_Your tasks:_
1. Answer these from the excerpt on generative model evaluation metrics:
(a) Besides reinforcement learning, in which field does the same principle apply, and what gap does it cause there?
(b) Below what number of samples is FID biased toward zero, and why?
(c) Which VQA-based metrics are named for measuring compositional accuracy in text-to-image models?
2. Reproduce the passage of the evaluation metrics excerpt between "Mitigation via KL" and "not single-metric optimization.", inclusive.

Goodhart's Law and metric optimization: Directly optimizing FID causes the model to match Inception-v3 feature statistics without regard for perceptual realism — generating unusual color statistics, unnatural textures, or artifacts invisible to Inception but obvious to humans. The same principle applies in RL (reward hacking from learned proxies) and robotics (sim2real gap from simulator overfitting).

Mitigation via KL regularization: Add constraints to stay close to a reference. In RLHF: $r_\text{adjusted} = r_\theta(x) - \beta D_\text{KL}(\pi \| \pi_\text{ref})$ . For generative models, add diversity regularizers: $\mathcal{L} = -\log p_\theta(x) + \lambda_\text{FID} \cdot \text{FID}(\theta) + \lambda_\text{percep} \cdot \text{Diversity}(\theta)$ . Robust optimization requires multiple metrics and explicit constraints, not single-metric optimization.

Key takeaways#

BPD measures log-likelihood per dimension; it correlates poorly with perceptual quality. FID captures both quality and diversity but is biased toward zero at $N < 50{,}000$ due to rank-deficient covariance estimates. Precision and recall separately measure sample quality and coverage. For text-to-image models, CLIP Score is insufficient; VQA-based metrics (TIFA, VQAScore) measure compositional accuracy. For robotics, task success rate is the gold standard. Human evaluation is gold standard but expensive. All metrics have failure modes; robust evaluation requires multiple metrics and KL regularization to prevent Goodhart's Law failure.

Conceptual questions#

A model achieves FID = 5 on COCO, computed with 50,000 generated samples against 50,000 real samples. A second evaluation uses 5,000 samples of each and reports FID = 3 for the same model. Explain the statistical bias that causes the FID to decrease with smaller sample size. Derive qualitatively how the bias in the covariance estimate $\hat\Sigma_g$ affects the Fréchet distance term $\text{tr}(\Sigma_r + \Sigma_g - 2(\Sigma_r\Sigma_g)^{1/2})$ .

_Information provided:_
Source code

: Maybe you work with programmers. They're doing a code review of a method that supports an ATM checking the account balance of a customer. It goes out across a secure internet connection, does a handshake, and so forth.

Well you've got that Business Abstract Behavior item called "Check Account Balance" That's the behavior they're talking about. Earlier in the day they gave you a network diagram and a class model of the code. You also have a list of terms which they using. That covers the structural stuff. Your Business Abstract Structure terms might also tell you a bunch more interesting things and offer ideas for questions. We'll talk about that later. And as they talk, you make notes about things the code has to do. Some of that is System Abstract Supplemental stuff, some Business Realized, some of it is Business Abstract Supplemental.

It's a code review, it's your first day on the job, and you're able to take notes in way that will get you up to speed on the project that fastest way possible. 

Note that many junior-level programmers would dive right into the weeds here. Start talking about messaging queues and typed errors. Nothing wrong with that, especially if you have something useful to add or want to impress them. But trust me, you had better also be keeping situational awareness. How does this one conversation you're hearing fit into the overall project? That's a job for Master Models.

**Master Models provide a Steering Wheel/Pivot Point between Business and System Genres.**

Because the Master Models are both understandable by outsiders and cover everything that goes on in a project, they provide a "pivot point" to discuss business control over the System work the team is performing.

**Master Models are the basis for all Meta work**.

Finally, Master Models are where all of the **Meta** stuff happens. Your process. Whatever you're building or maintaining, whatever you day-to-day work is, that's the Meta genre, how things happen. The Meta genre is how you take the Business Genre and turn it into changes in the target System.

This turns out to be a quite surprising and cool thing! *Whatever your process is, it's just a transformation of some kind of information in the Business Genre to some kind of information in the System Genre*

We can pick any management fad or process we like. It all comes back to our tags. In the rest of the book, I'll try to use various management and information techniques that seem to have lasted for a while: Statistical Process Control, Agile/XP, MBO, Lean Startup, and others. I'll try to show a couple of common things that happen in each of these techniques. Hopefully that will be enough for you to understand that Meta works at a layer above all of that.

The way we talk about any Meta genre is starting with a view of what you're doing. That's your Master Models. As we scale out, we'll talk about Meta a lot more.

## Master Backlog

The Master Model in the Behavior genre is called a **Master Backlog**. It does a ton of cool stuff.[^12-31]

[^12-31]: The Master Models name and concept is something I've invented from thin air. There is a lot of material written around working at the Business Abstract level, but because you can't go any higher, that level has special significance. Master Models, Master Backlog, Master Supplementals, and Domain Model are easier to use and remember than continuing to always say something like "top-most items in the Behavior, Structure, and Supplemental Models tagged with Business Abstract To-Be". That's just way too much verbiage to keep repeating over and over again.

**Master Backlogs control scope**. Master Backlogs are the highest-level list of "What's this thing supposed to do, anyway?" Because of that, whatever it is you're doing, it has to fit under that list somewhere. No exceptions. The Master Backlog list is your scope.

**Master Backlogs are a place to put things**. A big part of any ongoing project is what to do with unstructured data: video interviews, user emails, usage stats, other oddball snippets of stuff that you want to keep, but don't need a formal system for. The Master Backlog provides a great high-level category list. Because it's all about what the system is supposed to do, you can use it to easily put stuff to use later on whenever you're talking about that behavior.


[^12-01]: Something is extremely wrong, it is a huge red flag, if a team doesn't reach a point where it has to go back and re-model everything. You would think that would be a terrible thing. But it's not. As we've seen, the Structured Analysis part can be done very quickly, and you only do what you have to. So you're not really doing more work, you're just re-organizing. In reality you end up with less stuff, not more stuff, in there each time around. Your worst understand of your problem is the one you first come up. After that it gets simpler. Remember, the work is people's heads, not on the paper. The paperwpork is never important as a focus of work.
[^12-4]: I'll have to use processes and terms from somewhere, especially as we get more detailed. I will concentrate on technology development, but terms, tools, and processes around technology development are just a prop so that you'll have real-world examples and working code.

_Answers to the exercises:_
1.
(a) It applies in robotics, where it causes the sim2real gap through simulator overfitting.
(b) FID is biased toward zero when N < 50,000, because the covariance estimates are rank-deficient.
(c) TIFA and VQAScore.

2.
Mitigation via KL regularization: Add constraints to stay close to a reference. In RLHF: $r_\text{adjusted} = r_\theta(x) - \beta D_\text{KL}(\pi \| \pi_\text{ref})$ . For generative models, add diversity regularizers: $\mathcal{L} = -\log p_\theta(x) + \lambda_\text{FID} \cdot \text{FID}(\theta) + \lambda_\text{percep} \cdot \text{Diversity}(\theta)$ . Robust optimization requires multiple metrics and explicit constraints, not single-metric optimization.